Se tutti gli italiani passassero all’auto elettrica, potremmo permetterci un simile dispendio di energia?

Non è vero. In Italia si vendono due milioni di auto all’anno, la loro percorrenza media annuale è di 12.500 chilometri. Semplificando, per alimentarle avremmo bisogno di circa 4 Gwh di con­sumo, cioè l’1 per cento dei nostri consumi elettrici nazionali. Anche supponendo che in dieci anni si arrivasse ad avere 20 milioni di auto elettriche, arriveremmo al 10 per cento, una quota contenuta. C’è al massimo un problema di infrastrutture, bisognerebbe installare le colonnine in tutte le città, ma non mi sembra così difficile da risolvere.

Sposa dunque questa battaglia ambientale?

Sì, solo che non penso sia una battaglia prevalentemente ambientale. Penso invece che sia soprattutto una decisione economica presa a tavolino dalle grandi case automobilistiche. È un business che ha i suoi risvolti problematici.

Ad esempio?

La Fca è in ritardo rispetto ad altri importanti gruppi mondiali, non ha investito nella tecnologia elettrica e ha perso il treno. Penso che la fusione con Renault servisse a rimediare a questo ritardo.

Quali altri misure sono alla nostra portata per migliorare l’ambiente?

Il riscaldamento domestico è già da tempo sulla strada giusta. Analogamente l’illuminazione a led, per la quale la nostra azienda vanta il primato della divulgazione, è una battaglia vinta. Sono piccoli esempi che dimostrano che l’uomo non è affatto un nemico del pianeta.

Un’altra frecciata all’ambientalismo?

È impossibile non notare che un certo ambientalismo considera l’uomo come un intruso, un nemico.
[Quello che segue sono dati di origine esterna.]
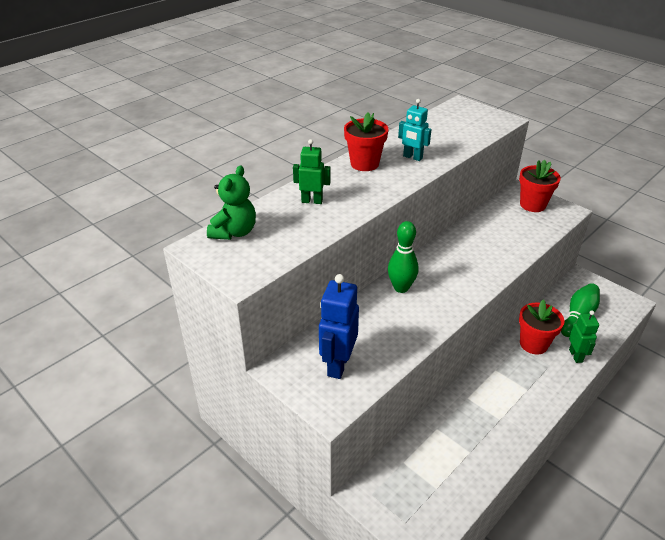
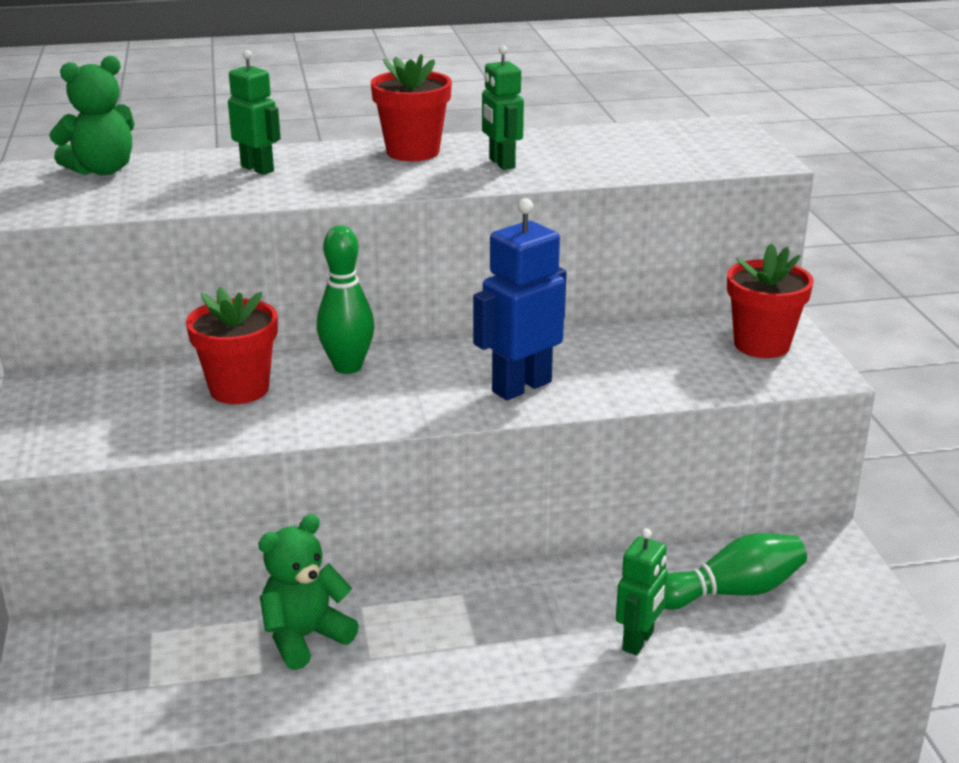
camera: 35 degrees right, 10 degrees down
blue robot [319,274,359,379] -> blue robot moved to [473,198,566,400]
turquoise robot [398,99,431,161] -> green robot [482,45,524,170]
red flower pot [519,299,564,354] -> red flower pot moved to [186,287,278,404]
none -> green teddy bear [258,514,359,670]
E poi c’è molta schizofrenia nel modo in cui si giudica il rapporto tra l’uomo e la natura.

Faccia un esempio.

Tutti si scagliano contro i tentativi di modificare geneticamente le colture, an­che se molte di queste modifiche hanno portato ad avere grano e riso più sani e salubri di quelli “naturali”, a tutto van­taggio della lotta alla fame nel mondo. Nello stesso tempo i medesimi paladini della naturalità genetica delle colture sono contro la naturalità sessuale e a favore della cultura gender. Che differenza c’è fra il dato naturale della spiga di grano e quello del sesso di un bambino o di una bambina? L’uomo può portare un contributo molto positivo all’ambiente, basta favorire questo processo senza ideologie.

La spinta dovrebbero darla gli Stati. Emmanuel Macron ci ha provato in Francia e non è andata bene.
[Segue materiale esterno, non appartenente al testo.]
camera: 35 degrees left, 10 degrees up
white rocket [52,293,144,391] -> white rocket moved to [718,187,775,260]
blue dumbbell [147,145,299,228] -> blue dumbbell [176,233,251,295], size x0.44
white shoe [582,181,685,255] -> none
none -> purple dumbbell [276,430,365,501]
Forse al presidente francese sarebbe servito più buon senso. Uno Stato deve dare orientamenti, fare norme e poi farle rispettare. La sua azione dev’essere omogenea e coerente a tutti livelli dell’amministrazione pubblica. In Italia avviene il contrario, ciò che legifera il Parlamento è spesso incompatibile con le decisioni del governo e delle Regioni e diverso dalle delibere delle Autorità. Questa schizofrenia immobilizza il paese.
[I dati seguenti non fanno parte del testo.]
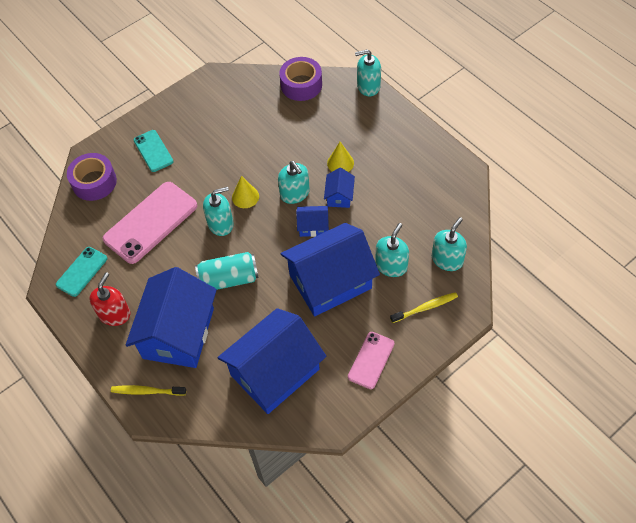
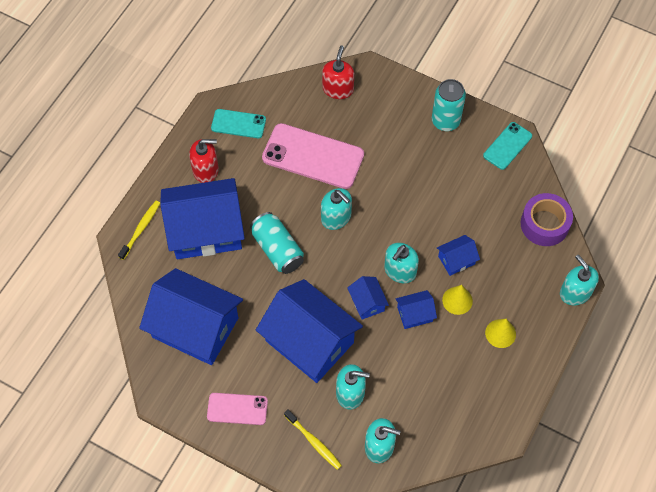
camera: 65 degrees right, 5 degrees up
purple tape [67,153,117,201] -> red soap dispenser [322,46,354,99]
yellow toothbrush [111,385,186,396] -> yellow toothbrush turned 45 degrees clockwise [118,201,160,260]
turquoise phone [134,130,174,172] -> turquoise phone moved to [483,122,532,170]
yellow cone [232,176,259,208] -> yellow cone moved to [485,319,516,348]
none -> turquoise can [432,79,466,131]
none -> blue house [437,235,480,276]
Sta parlando del suo settore?

È un esempio. Oggi i due terzi dei consumatori elettrici frequentano una riserva indiana che lo Stato chiama “mercato di maggior tutela”. Nella riserva indiana si applicano le tariffe scelte dall’Autorità del settore, che secondo lo Stato tutelano meglio gli interessi dei cittadini rispetto al libero mercato. Tutto ciò in barba al principio di sussidiarietà, agli inni sulla libera concorrenza e ai risultati di ricerche pubblicate dalla stessa Autorità, so che è un paradosso, che mostrano che il mercato libero è più conveniente della “maggior tutela”. Da quattro anni i governi promettono che il nostro settore sarebbe stato davvero liberalizzato, ma ogni anno rimandano. Come si fa a fare gli imprenditori in queste condizioni?